Big week ahead for the Australian economy and markets. The first-quarter economic growth will be out midweek, but before then, the 2024 National Wage rise will be revealed later today (Monday).
That will likely see a smaller rise than the 8.65% increase last year and a 5.7% rise in minimum wages.
The National Wage decision directly impacts around 21% of the country’s 14 million or so workers.
AMP’s chief economist, Shane Oliver, says the 2023 rises added around 0.7% to wage growth and helped the Wage Price Index rise to its current level of 4.1%.
The ACTU wants a 5% rise, and industry wants a smaller increase, just below 3%. The eventual outcome will probably be around 3.5% to 4%.
But the more interesting decision will be the Fair Work Commission’s response to the ACTU claim for an extra 4% wage rise for female-dominated employment sectors.
The wage decision will generate a lot of the usual hot air from both sides, but businesses will be secretly happy with a wage rise if workers start spending it.
It will go with the tax cuts and $300 energy rebate from the Budget and should boost household income in the coming months, though many households will save rather than spend because of the rising uncertainty.
The weak March quarter national accounts and GDP reading will underline the need for some stimulus for consumer spending. Retail sales are now lower in value and volume than they were at their most recent peak last November.
As well, retail sales in real terms have fallen in the past year, and the longer this goes on, the more damage it will do to retailers and their employees, especially.

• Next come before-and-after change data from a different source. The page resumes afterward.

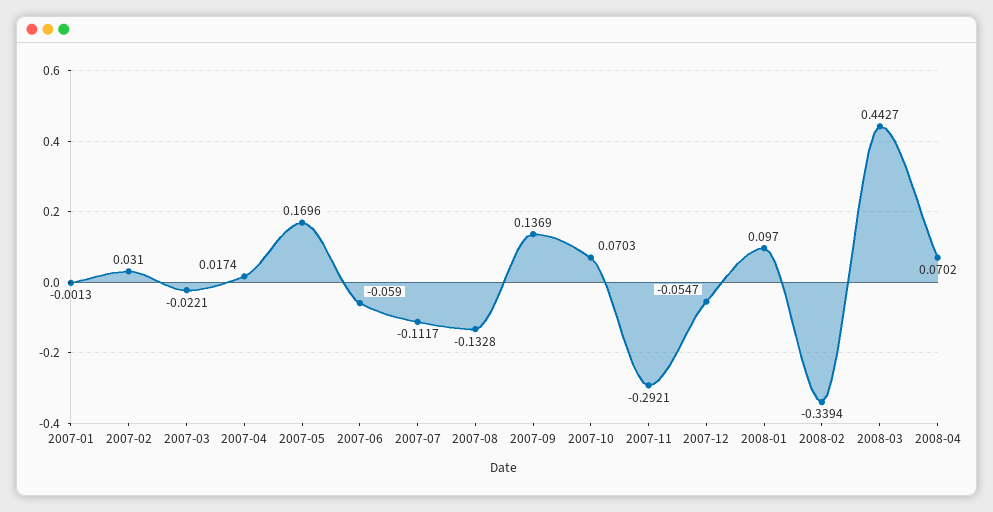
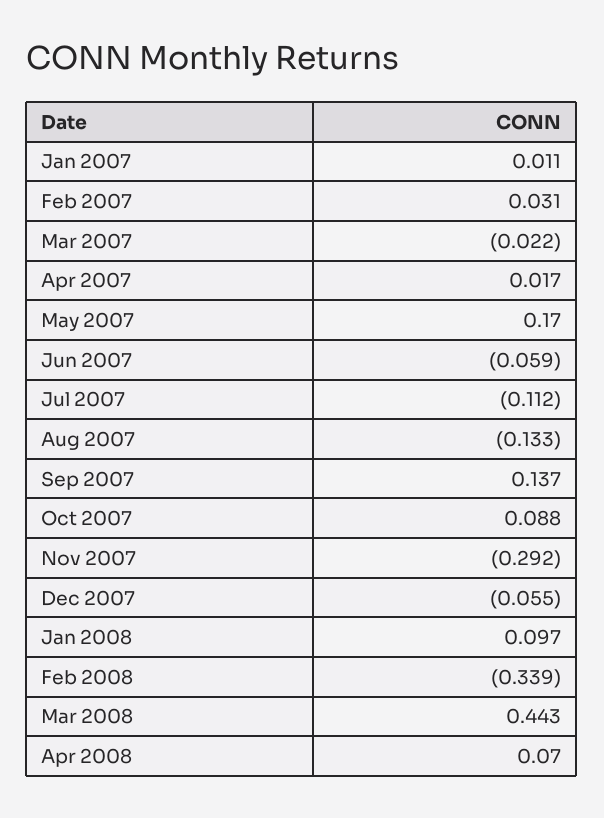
  {
-   "2007-01": -0.0013,
+   "2007-01": 0.011,
    "2007-02": 0.031,
    "2007-03": -0.0221,
    "2007-04": 0.0174,
    "2007-05": 0.1696,
    "2007-06": -0.059,
    "2007-07": -0.1117,
    "2007-08": -0.1328,
    "2007-09": 0.1369,
-   "2007-10": 0.0703,
+   "2007-10": 0.088,
    "2007-11": -0.2921,
    "2007-12": -0.0547,
    "2008-01": 0.097,
    "2008-02": -0.3394,
    "2008-03": 0.4427,
    "2008-04": 0.0702
  }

The National Australia Bank on Friday forecast no growth in the quarter and an annual rise of just 1%. That would be after the 0.2% quarter-on-quarter rise in the three months to December and an annual rate of 1.5%.
AMP’s Shane Oliver thinks there will be another quarterly rise of 0.2% and an annual rate of 1.2%.
The final outcome will depend on the contribution from trade. The way the goods surplus shrank in the quarter and especially the sharp rise in imports suggests the external account could be negative.
Business investment was stronger in the quarter than in December, especially investment in data centers and the plant and machinery needed for this growing sector.
Government financing activities will be the usual imponderable, as will the reading for inventories, which will probably be the swing item. They dragged growth down by 0.3% in the three months to December, but they usually rebound in the next quarter or two.
Certainly, another three months of falling income per capita is on the cards.